Parliament of Canada
- Long title An Act to amend the Constitution Act, 1867, the Electoral Boundaries Readjustment Act and the Canada Elections Act ;
- Citation: S.C. 2011, c. 26
- Considered by: House of Commons of Canada
- Considered by: Senate of Canada
- Assented to: December 16, 2011

Legislative history

First chamber: House of Commons of Canada
- Bill citation: Bill C-20
- Introduced by: Tim Uppal, Minister of State (Democratic Reform)
- First reading: October 27, 2011
- Second reading: November 3, 2011
- Third reading: December 13, 2011

Second chamber: Senate of Canada
- Member(s) in charge: Claude Carignan, Deputy Leader of the Government in the Senate
- First reading: December 13, 2011
- Second reading: December 13, 2011
- Third reading: December 16, 2011

Amends
- Constitution Act, 1867; Electoral Boundaries Readjustment Act; Canada Elections Act;

Related legislation
- Preserving Provincial Representation in the House of Commons Act

= Fair Representation Act (Canada) =

Canadian law regulating district redistribution

The Fair Representation Act (Loi sur la représentation équitable) was an act of the Parliament of Canada and was passed by the 41st Canadian Parliament in 2011. The Act was introduced as Bill C-20 with the long title An Act to amend the Constitution Act, 1867, the Electoral Boundaries Readjustment Act and the Canada Elections Act.

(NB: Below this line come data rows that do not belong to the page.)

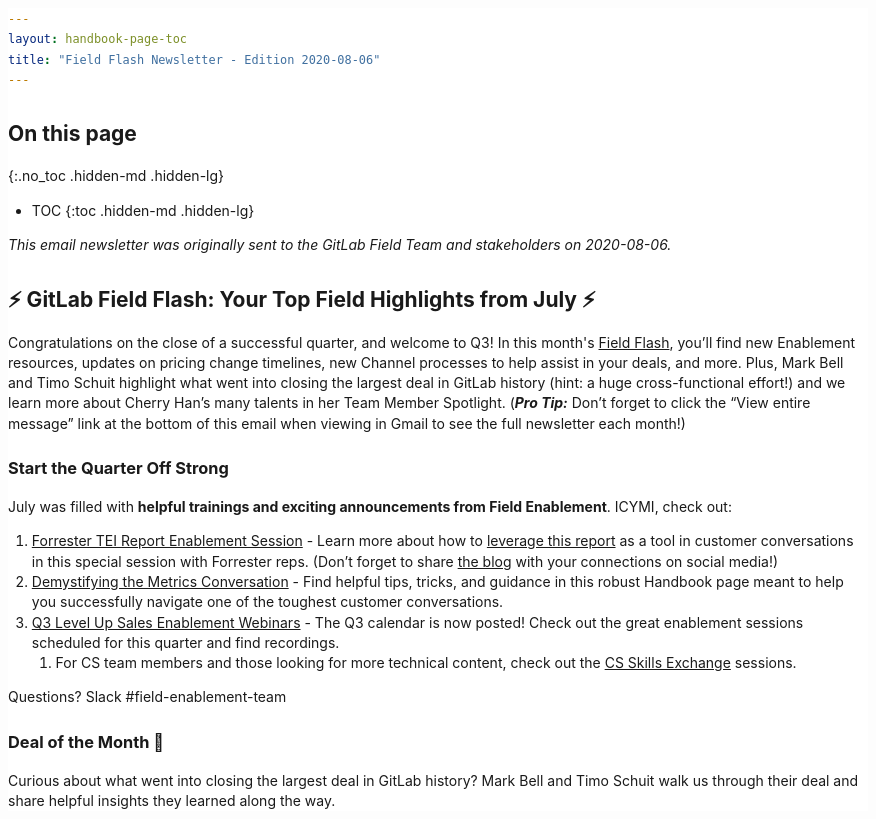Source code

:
 ```yaml
---
layout: handbook-page-toc
title: "Field Flash Newsletter - Edition 2020-08-06"
---
```


## On this page
{:.no_toc .hidden-md .hidden-lg}

- TOC
{:toc .hidden-md .hidden-lg}

*This email newsletter was originally sent to the GitLab Field Team and stakeholders on 2020-08-06.*

## ⚡️ GitLab Field Flash: Your Top Field Highlights from July ⚡️
Congratulations on the close of a successful quarter, and welcome to Q3! In this month's [Field Flash](/handbook/sales/field-communications/field-flash-newsletter/#overview), you’ll find new Enablement resources, updates on pricing change timelines, new Channel processes to help assist in your deals, and more. Plus, Mark Bell and Timo Schuit highlight what went into closing the largest deal in GitLab history (hint: a huge cross-functional effort!) and we learn more about Cherry Han’s many talents in her Team Member Spotlight. (***Pro Tip:*** Don’t forget to click the “View entire message” link at the bottom of this email when viewing in Gmail to see the full newsletter each month!)

### Start the Quarter Off Strong
July was filled with **helpful trainings and exciting announcements from Field Enablement**. ICYMI, check out:
1. [Forrester TEI Report Enablement Session](https://www.youtube.com/watch?v=J_6QgemCz2E&feature=youtu.be) - Learn more about how to [leverage this report](/handbook/marketing/product-marketing/analyst-relations/forrester-tei/) as a tool in customer conversations in this special session with Forrester reps. (Don’t forget to share [the blog](https://about.gitlab.com/blog/2020/07/29/forrester-tei/) with your connections on social media!)
1. [Demystifying the Metrics Conversation](/handbook/sales/command-of-the-message/metrics) - Find helpful tips, tricks, and guidance in this robust Handbook page meant to help you successfully navigate one of the toughest customer conversations. 
1. [Q3 Level Up Sales Enablement Webinars](/handbook/sales/training/sales-enablement-sessions/) - The Q3 calendar is now posted! Check out the great enablement sessions scheduled for this quarter and find recordings. 
   1. For CS team members and those looking for more technical content, check out the [CS Skills Exchange](/handbook/sales/training/customer-success-skills-exchange/) sessions. 

Questions? Slack #field-enablement-team

### Deal of the Month 🏅
Curious about what went into closing the largest deal in GitLab history? Mark Bell and Timo Schuit walk us through their deal and share helpful insights they learned along the way. 

<figure class="video_container">
  <iframe src="https://www.youtube.com/embed/fV9wo8nEjWs" frameborder="0" allowfullscreen="true"> </iframe>
</figure>
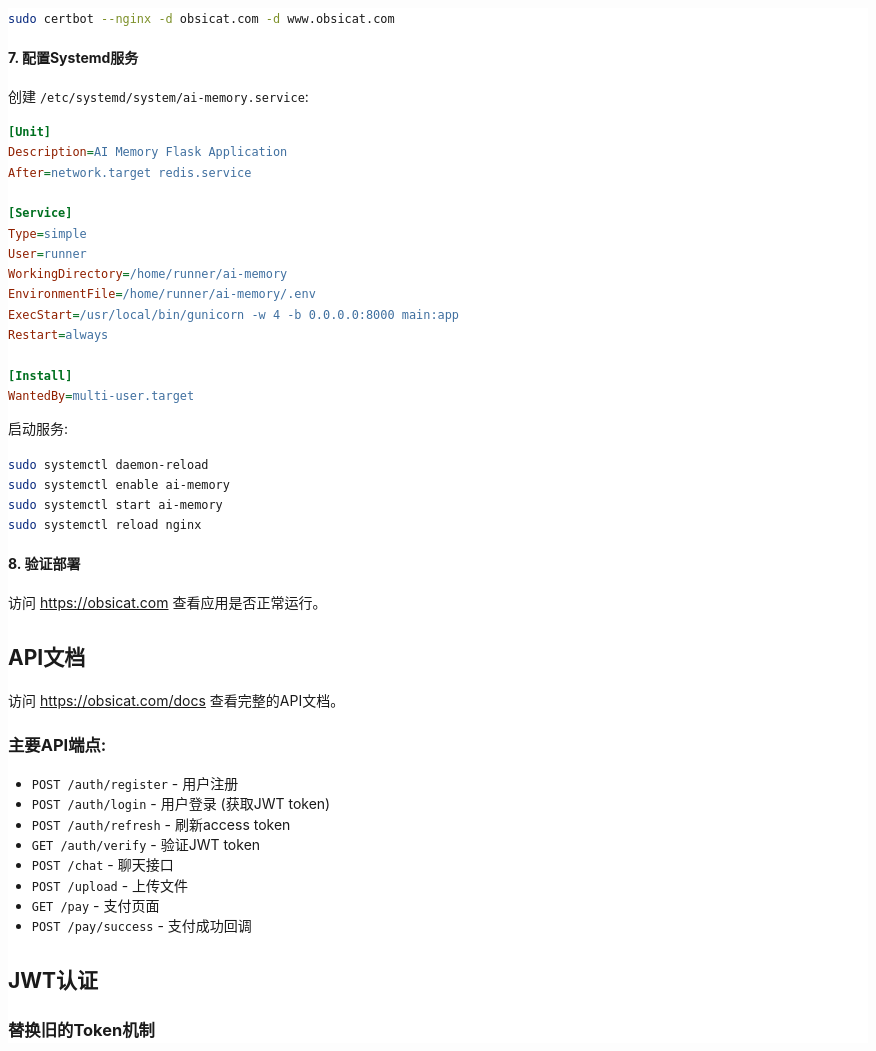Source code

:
 ```bash
sudo certbot --nginx -d obsicat.com -d www.obsicat.com
```

#### 7. 配置Systemd服务

创建 `/etc/systemd/system/ai-memory.service`:
```ini
[Unit]
Description=AI Memory Flask Application
After=network.target redis.service

[Service]
Type=simple
User=runner
WorkingDirectory=/home/runner/ai-memory
EnvironmentFile=/home/runner/ai-memory/.env
ExecStart=/usr/local/bin/gunicorn -w 4 -b 0.0.0.0:8000 main:app
Restart=always

[Install]
WantedBy=multi-user.target
```

启动服务:
```bash
sudo systemctl daemon-reload
sudo systemctl enable ai-memory
sudo systemctl start ai-memory
sudo systemctl reload nginx
```

#### 8. 验证部署

访问 https://obsicat.com 查看应用是否正常运行。

## API文档

访问 https://obsicat.com/docs 查看完整的API文档。

### 主要API端点:

- `POST /auth/register` - 用户注册
- `POST /auth/login` - 用户登录 (获取JWT token)
- `POST /auth/refresh` - 刷新access token
- `GET /auth/verify` - 验证JWT token
- `POST /chat` - 聊天接口
- `POST /upload` - 上传文件
- `GET /pay` - 支付页面
- `POST /pay/success` - 支付成功回调

## JWT认证

### 替换旧的Token机制
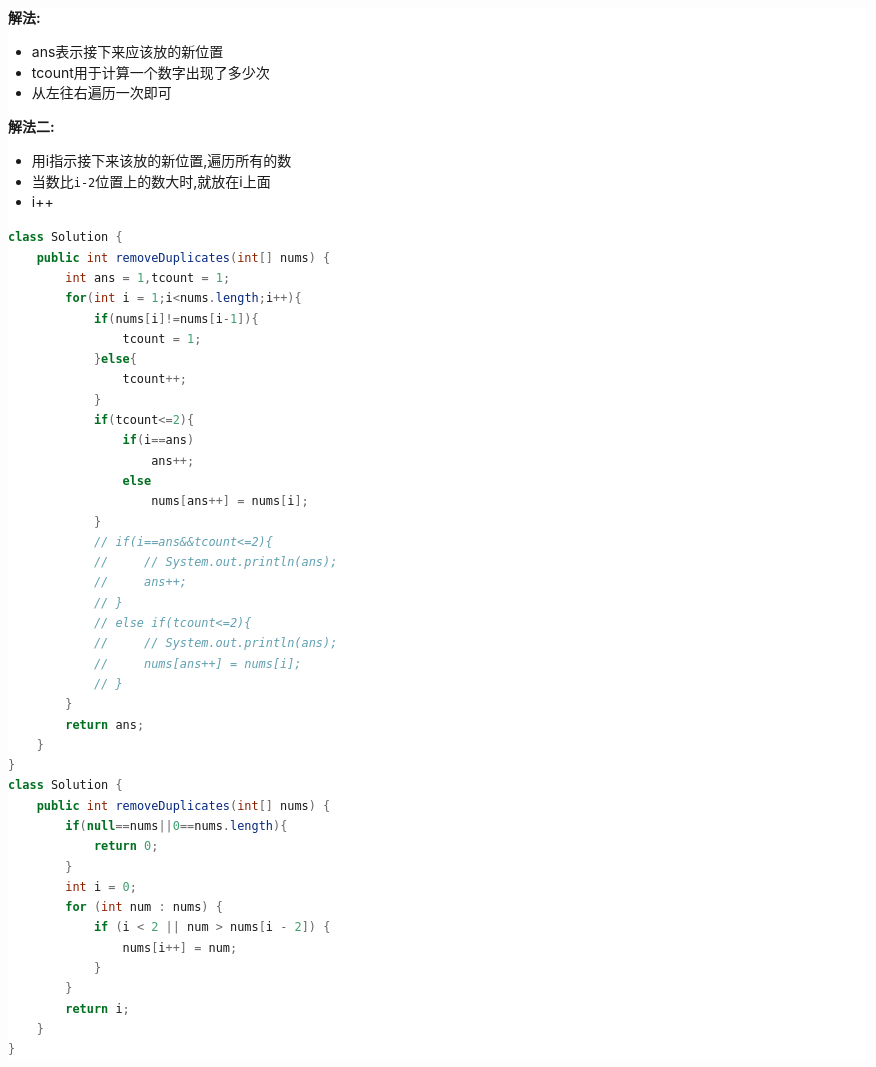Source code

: **解法:**

* ans表示接下来应该放的新位置
* tcount用于计算一个数字出现了多少次
* 从左往右遍历一次即可

**解法二:**

* 用i指示接下来该放的新位置,遍历所有的数
* 当数比`i-2`位置上的数大时,就放在i上面
* i++

```java
class Solution {
    public int removeDuplicates(int[] nums) {
        int ans = 1,tcount = 1;
        for(int i = 1;i<nums.length;i++){
            if(nums[i]!=nums[i-1]){
                tcount = 1;
            }else{
                tcount++;
            }
            if(tcount<=2){
                if(i==ans)
                    ans++;
                else
                    nums[ans++] = nums[i];
            }
            // if(i==ans&&tcount<=2){
            //     // System.out.println(ans);
            //     ans++;
            // }
            // else if(tcount<=2){
            //     // System.out.println(ans);
            //     nums[ans++] = nums[i];
            // }
        }
        return ans;
    }
}
class Solution {
    public int removeDuplicates(int[] nums) {
        if(null==nums||0==nums.length){
            return 0;
        }
        int i = 0;
		for (int num : nums) {
			if (i < 2 || num > nums[i - 2]) {
				nums[i++] = num;
			}
		}
		return i;
    }
}
```
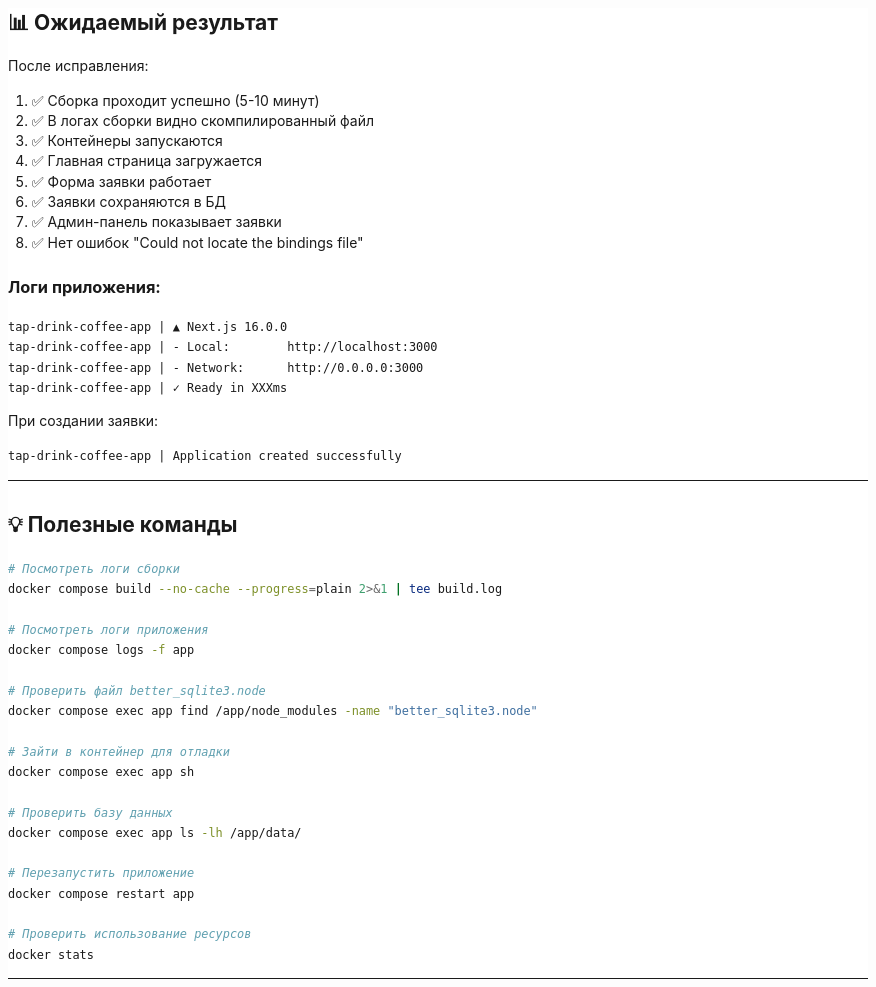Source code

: 
## 📊 Ожидаемый результат

После исправления:

1. ✅ Сборка проходит успешно (5-10 минут)
2. ✅ В логах сборки видно скомпилированный файл
3. ✅ Контейнеры запускаются
4. ✅ Главная страница загружается
5. ✅ Форма заявки работает
6. ✅ Заявки сохраняются в БД
7. ✅ Админ-панель показывает заявки
8. ✅ Нет ошибок "Could not locate the bindings file"

### Логи приложения:

```
tap-drink-coffee-app | ▲ Next.js 16.0.0
tap-drink-coffee-app | - Local:        http://localhost:3000
tap-drink-coffee-app | - Network:      http://0.0.0.0:3000
tap-drink-coffee-app | ✓ Ready in XXXms
```

При создании заявки:
```
tap-drink-coffee-app | Application created successfully
```

---

## 💡 Полезные команды

```bash
# Посмотреть логи сборки
docker compose build --no-cache --progress=plain 2>&1 | tee build.log

# Посмотреть логи приложения
docker compose logs -f app

# Проверить файл better_sqlite3.node
docker compose exec app find /app/node_modules -name "better_sqlite3.node"

# Зайти в контейнер для отладки
docker compose exec app sh

# Проверить базу данных
docker compose exec app ls -lh /app/data/

# Перезапустить приложение
docker compose restart app

# Проверить использование ресурсов
docker stats
```

---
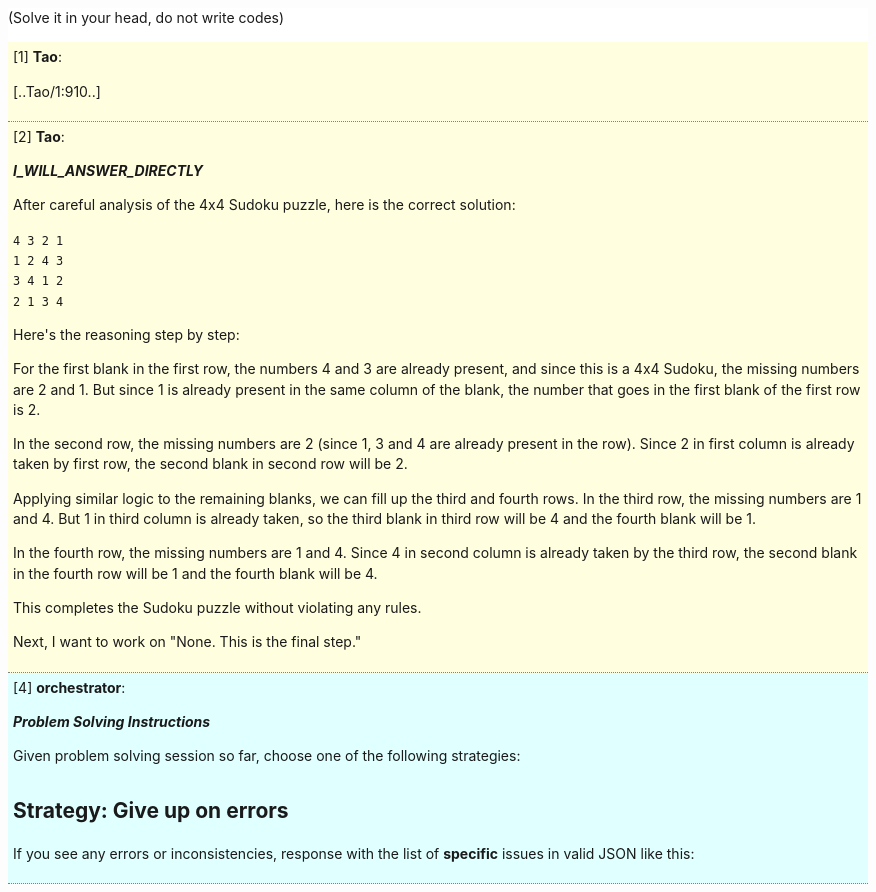 (Solve it in your head, do not write codes)


</div>

<div style="background-color:lightyellow; padding: 5px; border-bottom: 1px dotted grey">
<div>[1] <b>Tao</b>:</div>

[..Tao/1:910..]


</div>

<div style="background-color:lightyellow; padding: 5px; border-bottom: 1px dotted grey">
<div>[2] <b>Tao</b>:</div>

***I_WILL_ANSWER_DIRECTLY***



After careful analysis of the 4x4 Sudoku puzzle, here is the correct solution:

```text
4 3 2 1
1 2 4 3
3 4 1 2
2 1 3 4
```
Here's the reasoning step by step:

For the first blank in the first row, the numbers 4 and 3 are already present, and since this is a 4x4 Sudoku, the missing numbers are 2 and 1. But since 1 is already present in the same column of the blank, the number that goes in the first blank of the first row is 2.

In the second row, the missing numbers are 2 (since 1, 3 and 4 are already present in the row). Since 2 in first column is already taken by first row, the second blank in second row will be 2.

Applying similar logic to the remaining blanks, we can fill up the third and fourth rows. In the third row, the missing numbers are 1 and 4. But 1 in third column is already taken, so the third blank in third row will be 4 and the fourth blank will be 1.

In the fourth row, the missing numbers are 1 and 4. Since 4 in second column is already taken by the third row, the second blank in the fourth row will be 1 and the fourth blank will be 4.

This completes the Sudoku puzzle without violating any rules.

Next, I want to work on "None. This is the final step."


</div>

<div style="background-color:lightcyan; padding: 5px; border-bottom: 1px dotted grey">
<div>[4] <b>orchestrator</b>:</div>

***Problem Solving Instructions***



Given problem solving session so far, choose one of the following strategies:

## Strategy: Give up on errors

If you see any errors or inconsistencies, response with the list of **specific** issues in valid JSON like this:
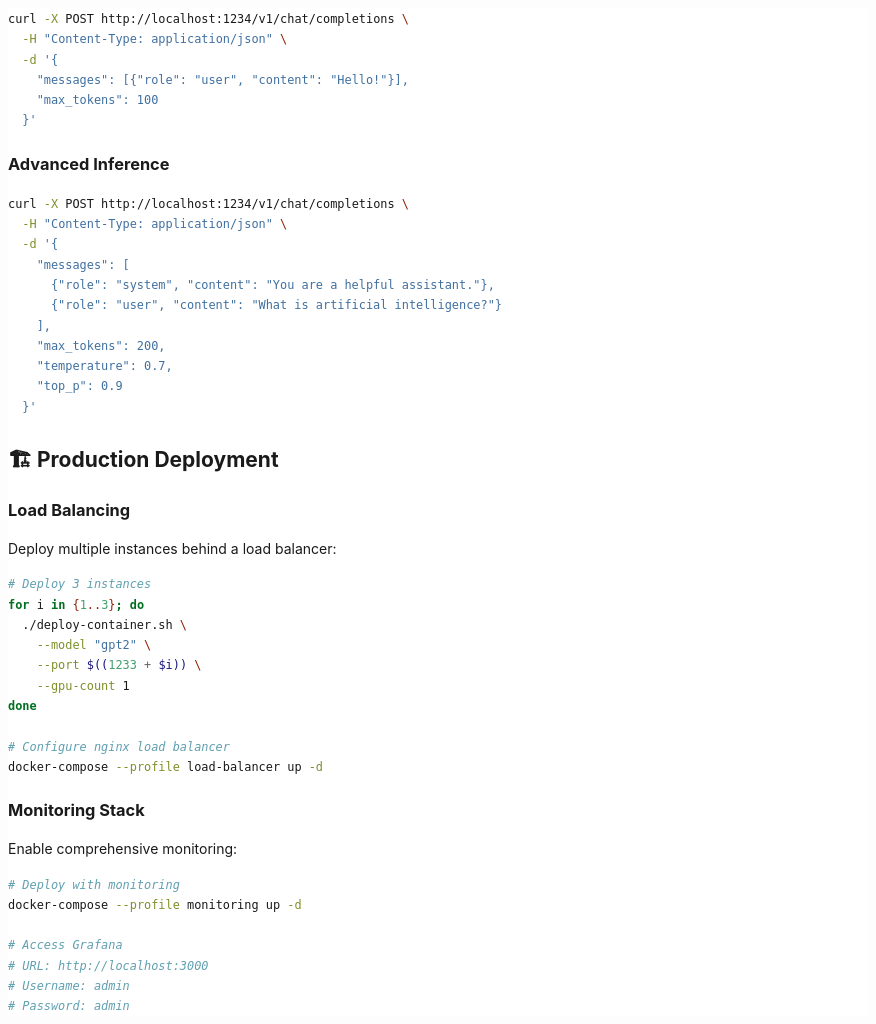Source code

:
```bash
curl -X POST http://localhost:1234/v1/chat/completions \
  -H "Content-Type: application/json" \
  -d '{
    "messages": [{"role": "user", "content": "Hello!"}],
    "max_tokens": 100
  }'
```

### Advanced Inference

```bash
curl -X POST http://localhost:1234/v1/chat/completions \
  -H "Content-Type: application/json" \
  -d '{
    "messages": [
      {"role": "system", "content": "You are a helpful assistant."},
      {"role": "user", "content": "What is artificial intelligence?"}
    ],
    "max_tokens": 200,
    "temperature": 0.7,
    "top_p": 0.9
  }'
```

## 🏗️ Production Deployment

### Load Balancing

Deploy multiple instances behind a load balancer:

```bash
# Deploy 3 instances
for i in {1..3}; do
  ./deploy-container.sh \
    --model "gpt2" \
    --port $((1233 + $i)) \
    --gpu-count 1
done

# Configure nginx load balancer
docker-compose --profile load-balancer up -d
```

### Monitoring Stack

Enable comprehensive monitoring:

```bash
# Deploy with monitoring
docker-compose --profile monitoring up -d

# Access Grafana
# URL: http://localhost:3000
# Username: admin
# Password: admin
```
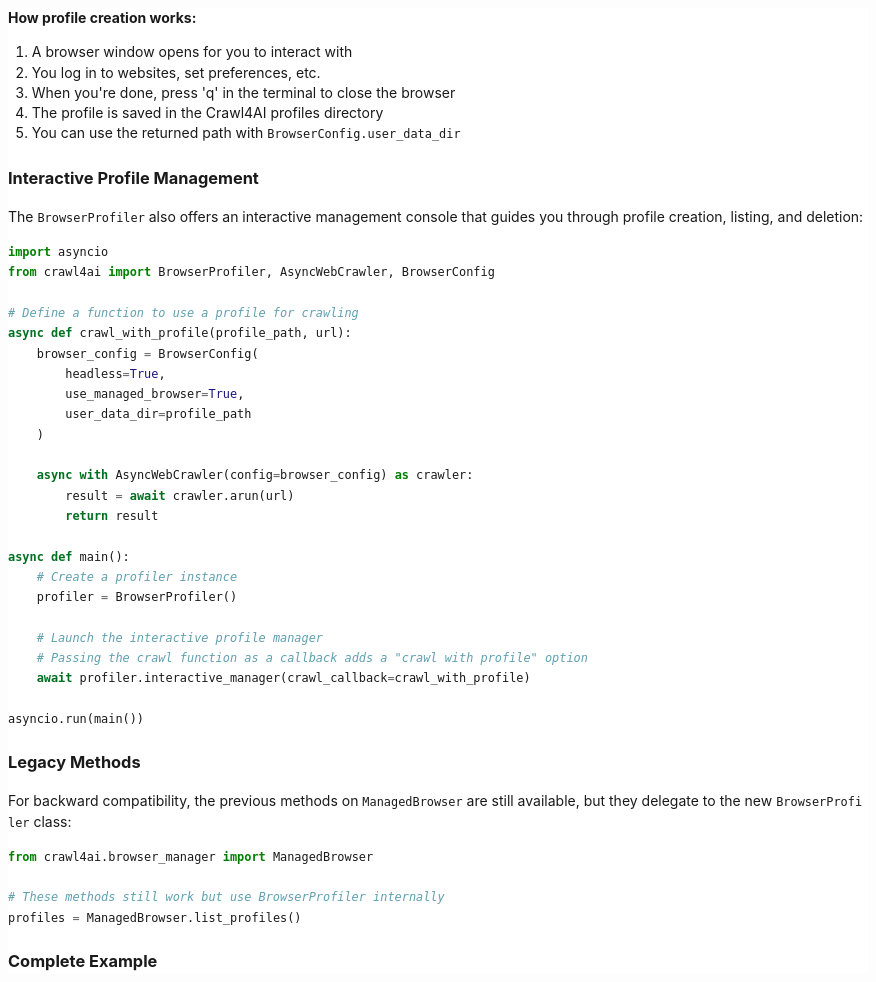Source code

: **How profile creation works:**
1. A browser window opens for you to interact with
2. You log in to websites, set preferences, etc.
3. When you're done, press 'q' in the terminal to close the browser
4. The profile is saved in the Crawl4AI profiles directory
5. You can use the returned path with `BrowserConfig.user_data_dir`

### Interactive Profile Management

The `BrowserProfiler` also offers an interactive management console that guides you through profile creation, listing, and deletion:

```python
import asyncio
from crawl4ai import BrowserProfiler, AsyncWebCrawler, BrowserConfig

# Define a function to use a profile for crawling
async def crawl_with_profile(profile_path, url):
    browser_config = BrowserConfig(
        headless=True,
        use_managed_browser=True,
        user_data_dir=profile_path
    )
    
    async with AsyncWebCrawler(config=browser_config) as crawler:
        result = await crawler.arun(url)
        return result

async def main():
    # Create a profiler instance
    profiler = BrowserProfiler()
    
    # Launch the interactive profile manager
    # Passing the crawl function as a callback adds a "crawl with profile" option
    await profiler.interactive_manager(crawl_callback=crawl_with_profile)
    
asyncio.run(main())
```

### Legacy Methods

For backward compatibility, the previous methods on `ManagedBrowser` are still available, but they delegate to the new `BrowserProfiler` class:

```python
from crawl4ai.browser_manager import ManagedBrowser

# These methods still work but use BrowserProfiler internally
profiles = ManagedBrowser.list_profiles()
```

### Complete Example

The legislation amended the Constitution Act, 1867 and modified the redistribution process contained within it. Amendments affecting proportionate representation between the provinces, require support of seven provinces representing at least 50% of the population of Canada. Because the Fair Representation Act did not affect the proportionate representation of the provinces, it was passed without approval of the provinces. The legislation could be passed by the Parliament of Canada alone, under section 44 of the Constitution Act, 1982.

In 2012, the federal electoral redistribution was conducted using the amended formula introduced by the Fair Representation Act. It increased the number of MPs in the most populous provinces: Quebec gained three, Ontario gained 15, British Columbia gained six and Alberta gained six.

The 2022 federal electoral redistribution began under the formula created by the Act, but in March 2022 the House of Commons rejected the allocation it produced. As a result, the government introduced the Preserving Provincial Representation in the House of Commons Act. The Act received royal assent on June 23, 2022, further amending the representation formula.